Work instructions:
Only the pictures are to be left out; return the rest of the data exactly as it stands.
(Beginning of Data supplied)
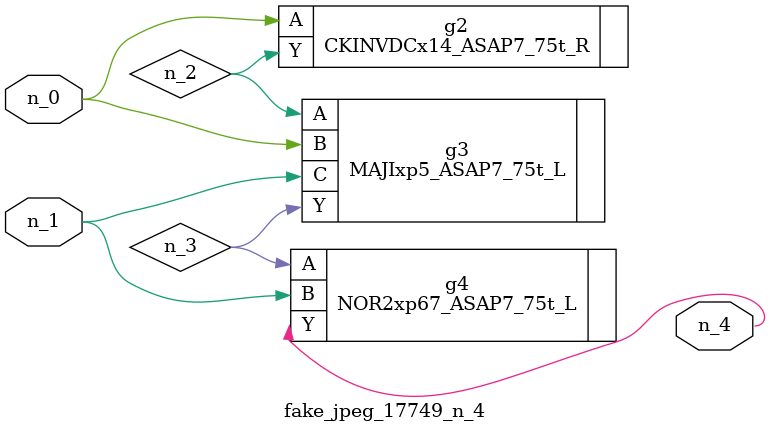
<source format=v>
module fake_jpeg_17749_n_4 (n_0, n_1, n_4);

input n_0;
input n_1;

output n_4;

wire n_2;
wire n_3;

CKINVDCx14_ASAP7_75t_R g2 ( 
.A(n_0),
.Y(n_2)
);

MAJIxp5_ASAP7_75t_L g3 ( 
.A(n_2),
.B(n_0),
.C(n_1),
.Y(n_3)
);

NOR2xp67_ASAP7_75t_L g4 ( 
.A(n_3),
.B(n_1),
.Y(n_4)
);


endmodule
</source>
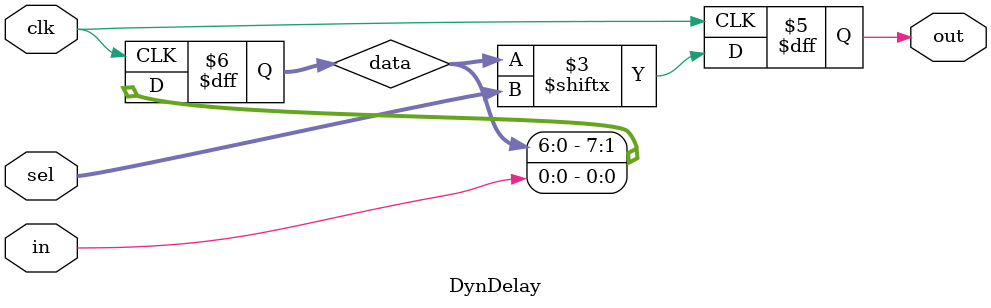
<source format=v>


//(* keep_hierarchy = "yes" *)
module DynDelay(clk, in, sel, out);

input wire clk;
input wire in;
input wire [(LENGTH-1):0] sel;	// output selector
output reg out;

parameter LENGTH = 8;

(* keep = "true" *) reg [(LENGTH-1):0] data = 0;

integer i;

always @ (posedge clk) begin
    data[0] <= in;
    for (i=1; i<LENGTH; i=i+1) begin
        data[i] <= data[i-1];
    end
    out <= data[sel[(LENGTH-1):0]];
end

endmodule
</source>
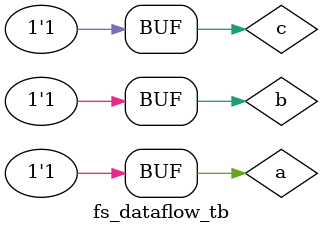
<source format=v>

module fs_dataflow_tb();
reg a,b,c;
wire d,br;
fs_dataflow dut(.a(a) ,.b(b),.c(c),.d(d) ,.br(br));
 
initial begin;
a = 1'b0;
b = 1'b0;
c = 1'b0;
#20;
a = 1'b0;
b = 1'b0;
c = 1'b1;
#20;
a = 1'b0;
b = 1'b1;
c = 1'b0;
#20;
a = 1'b0;
b = 1'b1;
c = 1'b1;
#20;
a = 1'b1;
b = 1'b0;
c = 1'b0;
#20;
a = 1'b1;
b = 1'b0;
c = 1'b1;
#20;
a = 1'b1;
b = 1'b1;
c = 1'b0;
#20;
a = 1'b1;
b = 1'b1;
c = 1'b1;
#20;
end
endmodule

</source>
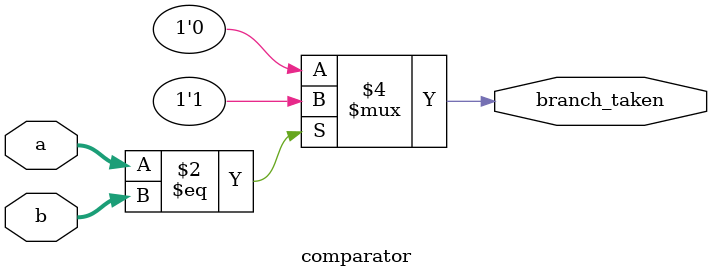
<source format=v>
`timescale 1ns / 1ps
module comparator(
input [31:0] a,
input [31:0] b,
output reg branch_taken
    );

always@(*)
begin

if (a==b)
branch_taken=1;

else branch_taken=0;


end
endmodule

</source>
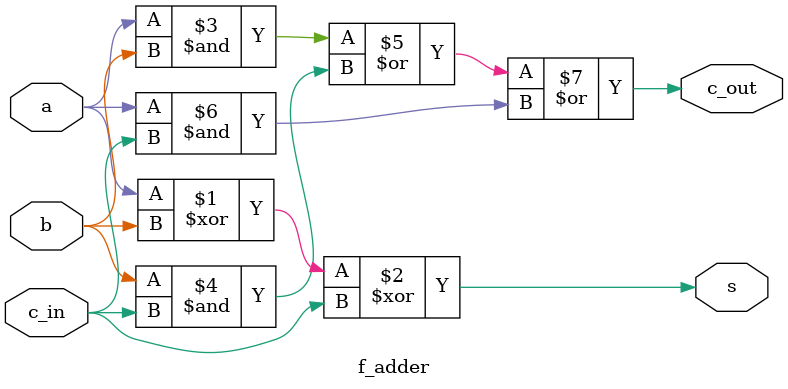
<source format=v>
module ex04 (a, b, cin, s, cout);

	input [3:0] a;
	input [3:0] b;
	input cin;

	output [3:0] s;
	output cout;

	wire   [4:0] c;

	assign c[0] = cin;

	genvar i;
	generate
	for(i = 0; i < 4; i = i + 1) 
		begin
			f_adder f_adder(.a(a[i]), .b(b[i]), .c_in(c[i]), .s(s[i]), .c_out(c[i+1]));

		end
	endgenerate

	assign cout = c[4];

endmodule


module f_adder(a, b, c_in, s, c_out);

	input a;
	input b;
	input c_in;

	output s;
	output c_out;

	assign s = a ^ b ^ c_in;
	assign c_out = (a & b)|(b & c_in)|(a & c_in);

endmodule

</source>
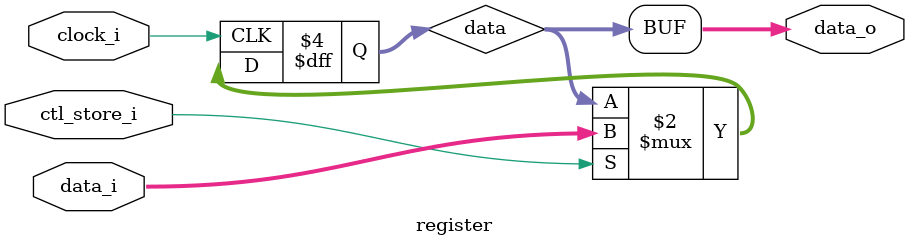
<source format=sv>
`timescale 1ns / 1ps


module register#(Width = 8)
(
    input clock_i,
    input [Width-1:0] data_i,

    input ctl_store_i,

    output [Width-1:0] data_o
);

reg [Width-1:0] data;

assign data_o = data;

always_ff@(posedge clock_i) begin
    if( ctl_store_i )
        data <= data_i;
end

endmodule

</source>
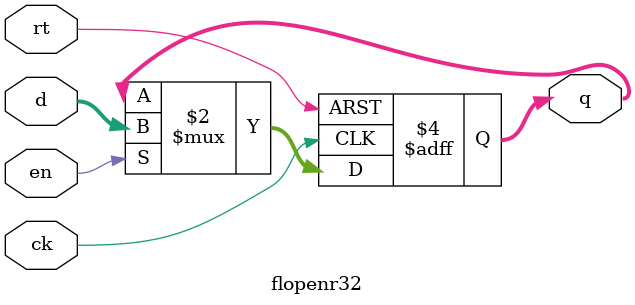
<source format=sv>
module flopenr32(input logic [31:0] d, input logic en, ck, rt, output logic [31:0] q);

always_ff @(posedge ck, posedge rt)
	if (rt) q <= 32'b0;
	else if (en) q <= d;
endmodule
</source>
(End of Data supplied)
Your response:
<source format=v>
module fake_jpeg_17749_n_4 (n_0, n_1, n_4);

input n_0;
input n_1;

output n_4;

wire n_2;
wire n_3;

CKINVDCx14_ASAP7_75t_R g2 ( 
.A(n_0),
.Y(n_2)
);

MAJIxp5_ASAP7_75t_L g3 ( 
.A(n_2),
.B(n_0),
.C(n_1),
.Y(n_3)
);

NOR2xp67_ASAP7_75t_L g4 ( 
.A(n_3),
.B(n_1),
.Y(n_4)
);


endmodule
</source>
<source format=v>


//(* keep_hierarchy = "yes" *)
module DynDelay(clk, in, sel, out);

input wire clk;
input wire in;
input wire [(LENGTH-1):0] sel;	// output selector
output reg out;

parameter LENGTH = 8;

(* keep = "true" *) reg [(LENGTH-1):0] data = 0;

integer i;

always @ (posedge clk) begin
    data[0] <= in;
    for (i=1; i<LENGTH; i=i+1) begin
        data[i] <= data[i-1];
    end
    out <= data[sel[(LENGTH-1):0]];
end

endmodule
</source>
<source format=v>

module fs_dataflow_tb();
reg a,b,c;
wire d,br;
fs_dataflow dut(.a(a) ,.b(b),.c(c),.d(d) ,.br(br));
 
initial begin;
a = 1'b0;
b = 1'b0;
c = 1'b0;
#20;
a = 1'b0;
b = 1'b0;
c = 1'b1;
#20;
a = 1'b0;
b = 1'b1;
c = 1'b0;
#20;
a = 1'b0;
b = 1'b1;
c = 1'b1;
#20;
a = 1'b1;
b = 1'b0;
c = 1'b0;
#20;
a = 1'b1;
b = 1'b0;
c = 1'b1;
#20;
a = 1'b1;
b = 1'b1;
c = 1'b0;
#20;
a = 1'b1;
b = 1'b1;
c = 1'b1;
#20;
end
endmodule

</source>
<source format=v>
`timescale 1ns / 1ps
module comparator(
input [31:0] a,
input [31:0] b,
output reg branch_taken
    );

always@(*)
begin

if (a==b)
branch_taken=1;

else branch_taken=0;


end
endmodule

</source>
<source format=v>
module ex04 (a, b, cin, s, cout);

	input [3:0] a;
	input [3:0] b;
	input cin;

	output [3:0] s;
	output cout;

	wire   [4:0] c;

	assign c[0] = cin;

	genvar i;
	generate
	for(i = 0; i < 4; i = i + 1) 
		begin
			f_adder f_adder(.a(a[i]), .b(b[i]), .c_in(c[i]), .s(s[i]), .c_out(c[i+1]));

		end
	endgenerate

	assign cout = c[4];

endmodule


module f_adder(a, b, c_in, s, c_out);

	input a;
	input b;
	input c_in;

	output s;
	output c_out;

	assign s = a ^ b ^ c_in;
	assign c_out = (a & b)|(b & c_in)|(a & c_in);

endmodule

</source>
<source format=sv>
`timescale 1ns / 1ps


module register#(Width = 8)
(
    input clock_i,
    input [Width-1:0] data_i,

    input ctl_store_i,

    output [Width-1:0] data_o
);

reg [Width-1:0] data;

assign data_o = data;

always_ff@(posedge clock_i) begin
    if( ctl_store_i )
        data <= data_i;
end

endmodule

</source>
<source format=sv>
module flopenr32(input logic [31:0] d, input logic en, ck, rt, output logic [31:0] q);

always_ff @(posedge ck, posedge rt)
	if (rt) q <= 32'b0;
	else if (en) q <= d;
endmodule
</source>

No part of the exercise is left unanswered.